§ **Texto**:
----------------
El enfrentamiento a la hegemonía de Estados Unidos, cualquiera sea la modalidad que adopte su política, es consustancial al proyecto antimperialista cubano, por lo que la conciencia revolucionaria no tiene otra opción que partir de este presupuesto. No obstante, debe desplegar toda su capacidad dialéctica y ser capaz de evolucionar en correspondencia con las condiciones que imponga este conflicto. La radicalidad del proyecto estriba en sus objetivos, no en los métodos que con justicia y ética se utilicen para alcanzarlos.
Quedar paralizado en los esquemas del pasado es un síntoma de decadencia, por mucho que parezca que todo es igual y basta hacer o decir lo mismo. Por eso, para actuar en consecuencia, también se impone una lectura culta de la realidad doméstica y el sujeto político que se desempeña en ella. Desplegar el potencial científico de las ciencias sociales, así como liberar de ataduras a los mecanismos de información y debate de la sociedad, constituyen necesidades urgentes para la formación de una conciencia revolucionaria adecuada a la nueva realidad.
----------------
§ **Material de análisis**:
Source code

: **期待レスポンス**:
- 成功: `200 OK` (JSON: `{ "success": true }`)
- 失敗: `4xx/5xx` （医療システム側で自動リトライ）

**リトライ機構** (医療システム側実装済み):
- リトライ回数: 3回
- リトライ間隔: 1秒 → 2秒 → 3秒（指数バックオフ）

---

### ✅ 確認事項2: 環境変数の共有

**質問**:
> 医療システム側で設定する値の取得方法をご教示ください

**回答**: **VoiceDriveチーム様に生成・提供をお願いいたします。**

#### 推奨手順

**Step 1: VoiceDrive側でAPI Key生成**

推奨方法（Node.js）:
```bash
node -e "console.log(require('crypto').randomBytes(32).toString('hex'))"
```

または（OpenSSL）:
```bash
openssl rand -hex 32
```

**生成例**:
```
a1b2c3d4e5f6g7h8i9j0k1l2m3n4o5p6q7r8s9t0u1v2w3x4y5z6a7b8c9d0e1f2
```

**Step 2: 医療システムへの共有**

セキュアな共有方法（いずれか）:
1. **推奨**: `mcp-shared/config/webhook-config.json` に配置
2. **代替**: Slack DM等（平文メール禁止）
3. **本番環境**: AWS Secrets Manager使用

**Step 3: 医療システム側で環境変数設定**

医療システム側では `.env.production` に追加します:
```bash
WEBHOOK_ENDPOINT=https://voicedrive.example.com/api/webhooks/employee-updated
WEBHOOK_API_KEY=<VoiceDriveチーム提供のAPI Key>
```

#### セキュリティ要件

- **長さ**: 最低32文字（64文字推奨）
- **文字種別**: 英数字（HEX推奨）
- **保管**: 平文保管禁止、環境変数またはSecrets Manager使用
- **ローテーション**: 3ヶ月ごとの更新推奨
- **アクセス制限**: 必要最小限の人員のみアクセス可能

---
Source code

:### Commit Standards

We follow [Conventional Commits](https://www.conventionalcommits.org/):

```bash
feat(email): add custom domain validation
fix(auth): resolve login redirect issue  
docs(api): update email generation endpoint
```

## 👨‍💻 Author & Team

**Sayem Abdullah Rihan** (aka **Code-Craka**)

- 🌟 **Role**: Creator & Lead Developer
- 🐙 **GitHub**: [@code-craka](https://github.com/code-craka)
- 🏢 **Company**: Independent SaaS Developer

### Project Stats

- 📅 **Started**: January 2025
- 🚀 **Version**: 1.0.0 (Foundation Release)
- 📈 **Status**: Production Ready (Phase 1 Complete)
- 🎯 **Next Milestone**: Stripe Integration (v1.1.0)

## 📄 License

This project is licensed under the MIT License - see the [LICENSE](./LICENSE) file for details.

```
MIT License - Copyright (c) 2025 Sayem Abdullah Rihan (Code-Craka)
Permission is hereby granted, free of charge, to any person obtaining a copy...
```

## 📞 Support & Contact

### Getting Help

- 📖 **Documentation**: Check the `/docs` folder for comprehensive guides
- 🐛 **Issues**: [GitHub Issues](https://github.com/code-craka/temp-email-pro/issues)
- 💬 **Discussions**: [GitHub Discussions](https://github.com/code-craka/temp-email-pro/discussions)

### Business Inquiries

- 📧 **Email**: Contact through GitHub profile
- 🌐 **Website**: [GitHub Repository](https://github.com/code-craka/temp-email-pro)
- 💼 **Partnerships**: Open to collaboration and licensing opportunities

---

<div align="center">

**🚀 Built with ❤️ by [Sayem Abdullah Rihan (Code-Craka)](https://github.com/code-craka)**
----------------
§ **Problema planteado**: Prosigue el texto sobre la conciencia revolucionaria cubana ante la hegemonía de Estados Unidos, a partir de su última oración.

§ **Respuesta**:
Hoy día la conciencia revolucionaria en Cuba se concreta en garantizar la eficacia para enfrentar la guerra económica y potenciar la capacidad productiva del país, en el desarrollo de una cultura política capaz de comprender la complejidad de las coyunturas por las que atraviesa la nación, así como contribuir en la construcción de mecanismos de participación popular, orientados a incitar un amplio sentido de libertad y construir nuevos consensos. También en la estimulación a la crítica contra males que actúan como un cáncer de la Revolución, dígase el burocratismo, el dogmatismo, el oportunismo, la corrupción y la mediocridad en la gestión pública.
Nada de esto es ajeno a la prédica del partido y el gobierno. Se han emitido varios documentos programáticos sobre estos asuntos y se han discutido con toda la población, incluso han sido aprobados en referendo nacional, como fue el caso de la nueva Constitución en 2019. El problema radica en lograr que las ideas doctrinarias que orientan el trabajo político, resumidas en un llamado al “cambio de mentalidad”, se concreten en la práctica y formen parte de la cultura de las personas, especialmente de los dirigentes y funcionarios gubernamentales.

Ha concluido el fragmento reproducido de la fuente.